# Tassie forum



## Who is John Galt? (Sep 28, 2016)

I am travelling to Tassie, next month for a week and would like to touch base with some drivers there.
Is there currently, a Tassie forum or one planned? Do any members here, have driver friends / relatives / lovers D ) in Tassie?
Any help would be appreciated ​


----------



## Jack Malarkey (Jan 11, 2016)

There's no Tassie forum at least at present.

Be sure to visit MONA while you're there. You'd love it. See https://mona.net.au/.

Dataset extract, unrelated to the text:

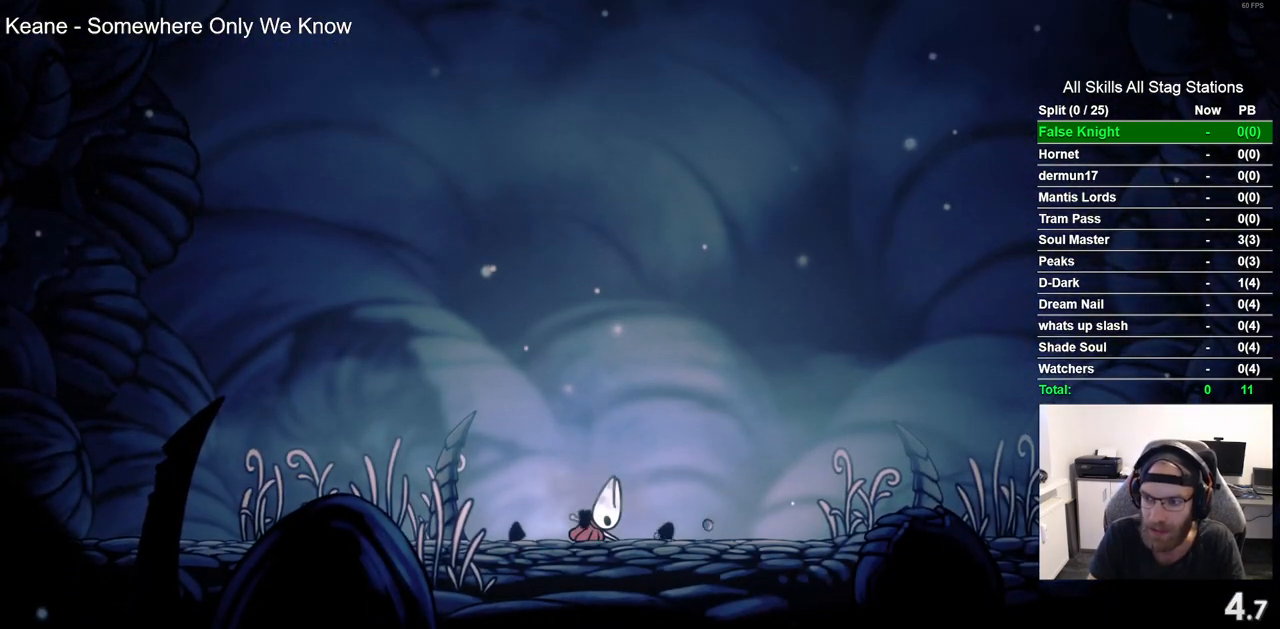
{"dt_ms": 500, "buttons": ["DPAD_RIGHT"], "left_stick": "center", "right_stick": "center", "events": [[100, "CROSS", "down"], [217, "CROSS", "up"], [333, "CROSS", "down"], [467, "CROSS", "up"]]}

Do visit us in Canberra some time soon.


----------



## CoolAnt (Feb 2, 2017)

Message the owner of this website and request a Hobart forum


----------



## Who is John Galt? (Sep 28, 2016)

CoolAnt said:


> Message the owner of this website and request a Hobart forum


Is that Travis?

Just kidding


----------



## Who is John Galt? (Sep 28, 2016)

Jack Malarkey said:


> There's no Tassie forum at least at present.
> 
> Be sure to visit MONA while you're there. You'd love it. See https://mona.net.au/.
> 
> Do visit us in Canberra some time soon.


Thanks, Jack.
Yes MONA is definitely on the list.
It is funny I have lived and worked in many countries and cities around the world, but have never set foot in/on Tassie.
I am looking forward to it immensely.


----------



## Jack Malarkey (Jan 11, 2016)

Who is John Galt? said:


> Thanks, Jack.
> Yes MONA is definitely on the list.
> It is funny I have lived and worked in many countries and cities around the world, but have never set foot in/on Tassie.
> I am looking forward to it immensely.


Try to get a copy of the book about Hobart in the NewSouth City Series: see http://www.newsouthpublishing.com/city-series.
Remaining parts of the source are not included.